In an alert issued by the FBI's Internet Crime Complaint Center, the federal law enforcement department said that Kali365 surfaced in April and has been distributed mainly through Telegram. The kit appears designed for attackers who want to steal access tokens rather than rely only on passwords, a shift that could make some traditional phishing defenses less effective.
The attack centers on Microsoft's device code authentication flow. A potential scam target may receive an email posing as a cloud productivity or document-sharing notice. Instead of sending the victim to a fake Microsoft login page, the message points to a legitimate Microsoft device sign-in page and provides a code to enter.
That makes the attack harder to spot. The page is real, but the code is not safe. If the user enters it, they may unknowingly give an attacker's device access to their Microsoft 365 account.
The attacker can then steal access tokens tied to that account.

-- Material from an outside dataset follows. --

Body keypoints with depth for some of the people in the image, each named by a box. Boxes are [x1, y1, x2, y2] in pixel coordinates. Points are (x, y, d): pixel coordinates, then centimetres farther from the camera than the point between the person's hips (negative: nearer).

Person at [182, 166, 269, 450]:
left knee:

Those tokens may let the attacker open Outlook, Teams, OneDrive and other Microsoft 365 services without the user's password or another MFA check.
Malwarebytes said the FBI's public notice should get the attention of defenders.

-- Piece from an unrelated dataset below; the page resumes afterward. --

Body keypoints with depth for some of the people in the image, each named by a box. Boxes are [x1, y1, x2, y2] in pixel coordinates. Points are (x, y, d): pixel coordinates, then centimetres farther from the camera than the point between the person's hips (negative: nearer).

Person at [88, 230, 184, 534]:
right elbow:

"When the Federal Bureau of Investigation (FBI) publishes a dedicated public service announcement about a new phishing kit, it's worth paying attention to," Malwarebytes said in a blog post this week.
For IT, the warning points to a larger issue: attackers are not only using fake login pages. They're also trying to abuse real sign-in tools that users already trust. In this case, the attack sends users to a real Microsoft page, which can make the request seem safe.
"Unlike many phishing emails, this one sends you to a real Microsoft URL used for device sign-in flows," Malwarebytes said. "To the user, the page looks familiar and completely legitimate, which lowers suspicion."
The FBI said Kali365 includes AI-generated phishing lures, automated campaign templates, real-time victim tracking dashboards and OAuth token capture capabilities. Those features suggest the kit is intended to make token-focused phishing easier to run at scale, including for less experienced operators.
The risk for organizations is that MFA may not stop an attack once a user has approved the wrong device code flow. Stolen refresh tokens can potentially support continued access until they expire, are revoked or are detected through suspicious activity.
That puts more pressure on identity monitoring. Security teams should be looking for unfamiliar devices, unusual sign-in locations, unexpected session activity and abnormal access to Outlook, Teams, OneDrive and SharePoint.
The FBI recommended that organizations restrict device code flow where possible. In Microsoft Entra ID environments, that can mean using conditional access policies to block device code authentication broadly, with limited exceptions for required business processes.
The agency also advised organizations to audit current use of device code flow before enforcement. That step can help identify legitimate dependencies and avoid disrupting users or applications that still rely on the feature.
If device code flow cannot be fully disabled, the FBI said organizations should exclude emergency access accounts to prevent lockouts. It also recommended blocking authentication transfer policies that allow users to transfer authentication from computers to mobile devices.
The FBI urged victims to report incidents to IC3 and include phishing emails, message headers, suspicious login times, IP addresses, locations, unauthorized devices and active sessions added to the account.